* [Information given]
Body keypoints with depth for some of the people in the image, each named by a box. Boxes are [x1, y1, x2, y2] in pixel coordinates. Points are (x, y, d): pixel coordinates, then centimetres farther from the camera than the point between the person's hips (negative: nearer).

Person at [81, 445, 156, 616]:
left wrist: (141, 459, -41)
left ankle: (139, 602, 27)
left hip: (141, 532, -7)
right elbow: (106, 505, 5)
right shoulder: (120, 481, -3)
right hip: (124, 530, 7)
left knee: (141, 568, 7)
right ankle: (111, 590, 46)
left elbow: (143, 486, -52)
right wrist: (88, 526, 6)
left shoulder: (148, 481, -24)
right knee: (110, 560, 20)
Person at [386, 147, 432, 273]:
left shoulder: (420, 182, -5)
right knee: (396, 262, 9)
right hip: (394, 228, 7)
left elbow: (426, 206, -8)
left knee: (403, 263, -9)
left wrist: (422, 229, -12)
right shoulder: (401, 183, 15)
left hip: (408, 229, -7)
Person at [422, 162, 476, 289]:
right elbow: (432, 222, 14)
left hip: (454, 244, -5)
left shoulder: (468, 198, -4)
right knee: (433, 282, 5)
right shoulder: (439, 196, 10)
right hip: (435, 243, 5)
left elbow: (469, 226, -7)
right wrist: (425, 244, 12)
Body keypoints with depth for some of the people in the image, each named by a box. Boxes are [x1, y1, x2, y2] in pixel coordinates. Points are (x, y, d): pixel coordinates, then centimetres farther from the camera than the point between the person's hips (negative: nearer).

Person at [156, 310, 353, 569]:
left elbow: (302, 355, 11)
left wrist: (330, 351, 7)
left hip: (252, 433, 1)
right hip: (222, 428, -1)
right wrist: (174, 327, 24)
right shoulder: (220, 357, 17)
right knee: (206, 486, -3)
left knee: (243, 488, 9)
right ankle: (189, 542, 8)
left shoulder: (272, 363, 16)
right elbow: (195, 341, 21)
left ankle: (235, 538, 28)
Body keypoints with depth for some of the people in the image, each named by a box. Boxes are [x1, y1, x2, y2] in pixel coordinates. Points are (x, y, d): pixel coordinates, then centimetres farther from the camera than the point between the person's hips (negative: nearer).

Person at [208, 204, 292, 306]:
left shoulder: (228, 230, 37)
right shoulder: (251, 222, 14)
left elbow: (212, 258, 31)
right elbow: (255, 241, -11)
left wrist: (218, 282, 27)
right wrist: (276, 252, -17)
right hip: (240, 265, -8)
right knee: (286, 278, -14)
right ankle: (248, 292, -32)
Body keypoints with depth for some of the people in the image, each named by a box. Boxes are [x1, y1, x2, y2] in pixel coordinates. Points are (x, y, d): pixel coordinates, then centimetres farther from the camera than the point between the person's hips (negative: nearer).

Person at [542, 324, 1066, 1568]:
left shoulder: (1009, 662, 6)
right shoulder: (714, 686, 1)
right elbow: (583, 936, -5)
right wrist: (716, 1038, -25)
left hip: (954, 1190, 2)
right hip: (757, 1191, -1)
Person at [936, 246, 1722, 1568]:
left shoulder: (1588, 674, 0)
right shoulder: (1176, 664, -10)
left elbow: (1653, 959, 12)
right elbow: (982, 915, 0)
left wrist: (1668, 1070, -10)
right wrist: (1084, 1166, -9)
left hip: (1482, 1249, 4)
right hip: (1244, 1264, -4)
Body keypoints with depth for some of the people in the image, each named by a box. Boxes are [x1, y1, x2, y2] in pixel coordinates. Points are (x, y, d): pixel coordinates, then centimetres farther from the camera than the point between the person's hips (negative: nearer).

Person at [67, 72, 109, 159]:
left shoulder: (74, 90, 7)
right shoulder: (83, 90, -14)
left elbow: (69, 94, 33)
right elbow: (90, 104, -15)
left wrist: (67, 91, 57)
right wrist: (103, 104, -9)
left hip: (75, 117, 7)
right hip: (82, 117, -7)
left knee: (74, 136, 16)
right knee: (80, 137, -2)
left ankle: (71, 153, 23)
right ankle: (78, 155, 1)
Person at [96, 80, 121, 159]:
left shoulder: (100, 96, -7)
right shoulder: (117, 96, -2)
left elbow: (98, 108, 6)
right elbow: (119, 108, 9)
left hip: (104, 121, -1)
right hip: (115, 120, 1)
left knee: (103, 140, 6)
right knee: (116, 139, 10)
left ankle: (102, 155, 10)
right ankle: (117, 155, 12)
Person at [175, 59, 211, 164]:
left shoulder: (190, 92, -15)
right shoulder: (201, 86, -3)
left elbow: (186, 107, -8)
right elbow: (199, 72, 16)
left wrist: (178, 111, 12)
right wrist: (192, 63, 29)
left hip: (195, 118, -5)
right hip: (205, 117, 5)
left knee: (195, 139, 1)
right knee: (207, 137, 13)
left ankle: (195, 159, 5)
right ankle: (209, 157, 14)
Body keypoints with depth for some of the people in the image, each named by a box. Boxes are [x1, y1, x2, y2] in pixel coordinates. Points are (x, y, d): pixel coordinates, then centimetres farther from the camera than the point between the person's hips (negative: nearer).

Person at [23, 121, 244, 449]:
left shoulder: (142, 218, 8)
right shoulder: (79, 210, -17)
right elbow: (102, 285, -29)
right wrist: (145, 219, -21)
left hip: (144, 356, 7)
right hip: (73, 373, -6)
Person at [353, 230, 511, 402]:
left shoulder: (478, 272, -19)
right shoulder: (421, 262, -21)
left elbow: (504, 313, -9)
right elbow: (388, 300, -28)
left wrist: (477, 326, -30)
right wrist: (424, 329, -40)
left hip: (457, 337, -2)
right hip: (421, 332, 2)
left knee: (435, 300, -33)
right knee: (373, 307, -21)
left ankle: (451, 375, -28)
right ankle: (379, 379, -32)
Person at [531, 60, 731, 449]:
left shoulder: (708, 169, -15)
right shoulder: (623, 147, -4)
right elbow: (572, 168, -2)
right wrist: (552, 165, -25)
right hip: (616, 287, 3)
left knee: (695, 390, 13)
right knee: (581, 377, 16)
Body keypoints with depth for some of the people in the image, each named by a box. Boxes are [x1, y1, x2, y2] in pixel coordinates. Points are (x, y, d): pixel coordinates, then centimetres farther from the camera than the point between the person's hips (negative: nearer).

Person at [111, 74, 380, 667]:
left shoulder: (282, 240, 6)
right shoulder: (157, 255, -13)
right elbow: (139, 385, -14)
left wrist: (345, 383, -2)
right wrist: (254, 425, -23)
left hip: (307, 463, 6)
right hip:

* [What is being asked] Each line shown above needs to be transcribed exactly.

* [Response area]
Body keypoints with depth for some of the people in the image, each named by a box. Boxes are [x1, y1, x2, y2] in pixel coordinates. Points are (x, y, d): pixel coordinates, then centimetres farther from the camera than the point between the person's hips (negative: nearer).

Person at [81, 445, 156, 616]:
left wrist: (141, 459, -41)
left ankle: (139, 602, 27)
left hip: (141, 532, -7)
right elbow: (106, 505, 5)
right shoulder: (120, 481, -3)
right hip: (124, 530, 7)
left knee: (141, 568, 7)
right ankle: (111, 590, 46)
left elbow: (143, 486, -52)
right wrist: (88, 526, 6)
left shoulder: (148, 481, -24)
right knee: (110, 560, 20)
Person at [386, 147, 432, 273]:
left shoulder: (420, 182, -5)
right knee: (396, 262, 9)
right hip: (394, 228, 7)
left elbow: (426, 206, -8)
left knee: (403, 263, -9)
left wrist: (422, 229, -12)
right shoulder: (401, 183, 15)
left hip: (408, 229, -7)
Person at [422, 162, 476, 289]:
right elbow: (432, 222, 14)
left hip: (454, 244, -5)
left shoulder: (468, 198, -4)
right knee: (433, 282, 5)
right shoulder: (439, 196, 10)
right hip: (435, 243, 5)
left elbow: (469, 226, -7)
right wrist: (425, 244, 12)
Body keypoints with depth for some of the people in the image, each named by a box. Boxes are [x1, y1, x2, y2] in pixel coordinates. Points are (x, y, d): pixel coordinates, then centimetres farther from the camera than the point between the person's hips (negative: nearer).

Person at [156, 310, 353, 569]:
left elbow: (302, 355, 11)
left wrist: (330, 351, 7)
left hip: (252, 433, 1)
right hip: (222, 428, -1)
right wrist: (174, 327, 24)
right shoulder: (220, 357, 17)
right knee: (206, 486, -3)
left knee: (243, 488, 9)
right ankle: (189, 542, 8)
left shoulder: (272, 363, 16)
right elbow: (195, 341, 21)
left ankle: (235, 538, 28)
Body keypoints with depth for some of the people in the image, each named by a box. Boxes are [x1, y1, x2, y2] in pixel coordinates. Points are (x, y, d): pixel coordinates, then centimetres farther from the camera than the point between the person's hips (negative: nearer).

Person at [208, 204, 292, 306]:
left shoulder: (228, 230, 37)
right shoulder: (251, 222, 14)
left elbow: (212, 258, 31)
right elbow: (255, 241, -11)
left wrist: (218, 282, 27)
right wrist: (276, 252, -17)
right hip: (240, 265, -8)
right knee: (286, 278, -14)
right ankle: (248, 292, -32)
Body keypoints with depth for some of the people in the image, each named by a box. Boxes are [x1, y1, x2, y2] in pixel coordinates. Points are (x, y, d): pixel coordinates, then centimetres farther from the camera than the point between the person's hips (negative: nearer).

Person at [542, 324, 1066, 1568]:
left shoulder: (1009, 662, 6)
right shoulder: (714, 686, 1)
right elbow: (583, 936, -5)
right wrist: (716, 1038, -25)
left hip: (954, 1190, 2)
right hip: (757, 1191, -1)
Person at [936, 246, 1722, 1568]:
left shoulder: (1588, 674, 0)
right shoulder: (1176, 664, -10)
left elbow: (1653, 959, 12)
right elbow: (982, 915, 0)
left wrist: (1668, 1070, -10)
right wrist: (1084, 1166, -9)
left hip: (1482, 1249, 4)
right hip: (1244, 1264, -4)
Body keypoints with depth for some of the people in the image, each named by a box. Boxes are [x1, y1, x2, y2] in pixel coordinates. Points are (x, y, d): pixel coordinates, then centimetres farther from the camera than the point between the person's hips (negative: nearer).

Person at [67, 72, 109, 159]:
left shoulder: (74, 90, 7)
right shoulder: (83, 90, -14)
left elbow: (69, 94, 33)
right elbow: (90, 104, -15)
left wrist: (67, 91, 57)
right wrist: (103, 104, -9)
left hip: (75, 117, 7)
right hip: (82, 117, -7)
left knee: (74, 136, 16)
right knee: (80, 137, -2)
left ankle: (71, 153, 23)
right ankle: (78, 155, 1)
Person at [96, 80, 121, 159]:
left shoulder: (100, 96, -7)
right shoulder: (117, 96, -2)
left elbow: (98, 108, 6)
right elbow: (119, 108, 9)
left hip: (104, 121, -1)
right hip: (115, 120, 1)
left knee: (103, 140, 6)
right knee: (116, 139, 10)
left ankle: (102, 155, 10)
right ankle: (117, 155, 12)
Person at [175, 59, 211, 164]:
left shoulder: (190, 92, -15)
right shoulder: (201, 86, -3)
left elbow: (186, 107, -8)
right elbow: (199, 72, 16)
left wrist: (178, 111, 12)
right wrist: (192, 63, 29)
left hip: (195, 118, -5)
right hip: (205, 117, 5)
left knee: (195, 139, 1)
right knee: (207, 137, 13)
left ankle: (195, 159, 5)
right ankle: (209, 157, 14)
Body keypoints with depth for some of the people in the image, each named by a box. Boxes are [x1, y1, x2, y2] in pixel coordinates. Points are (x, y, d): pixel coordinates, then centimetres farther from the camera than the point between the person's hips (negative: nearer).

Person at [23, 121, 244, 449]:
left shoulder: (142, 218, 8)
right shoulder: (79, 210, -17)
right elbow: (102, 285, -29)
right wrist: (145, 219, -21)
left hip: (144, 356, 7)
right hip: (73, 373, -6)
Person at [353, 230, 511, 402]:
left shoulder: (478, 272, -19)
right shoulder: (421, 262, -21)
left elbow: (504, 313, -9)
right elbow: (388, 300, -28)
left wrist: (477, 326, -30)
right wrist: (424, 329, -40)
left hip: (457, 337, -2)
right hip: (421, 332, 2)
left knee: (435, 300, -33)
right knee: (373, 307, -21)
left ankle: (451, 375, -28)
right ankle: (379, 379, -32)
Person at [531, 60, 731, 449]:
left shoulder: (708, 169, -15)
right shoulder: (623, 147, -4)
right elbow: (572, 168, -2)
right wrist: (552, 165, -25)
right hip: (616, 287, 3)
left knee: (695, 390, 13)
right knee: (581, 377, 16)
Body keypoints with depth for some of the people in the image, each named by a box. Boxes are [x1, y1, x2, y2] in pixel coordinates. Points are (x, y, d): pixel coordinates, then centimetres farther from the camera than the point between the person's hips (negative: nearer).

Person at [111, 74, 380, 667]:
left shoulder: (282, 240, 6)
right shoulder: (157, 255, -13)
right elbow: (139, 385, -14)
left wrist: (345, 383, -2)
right wrist: (254, 425, -23)
left hip: (307, 463, 6)
right hip:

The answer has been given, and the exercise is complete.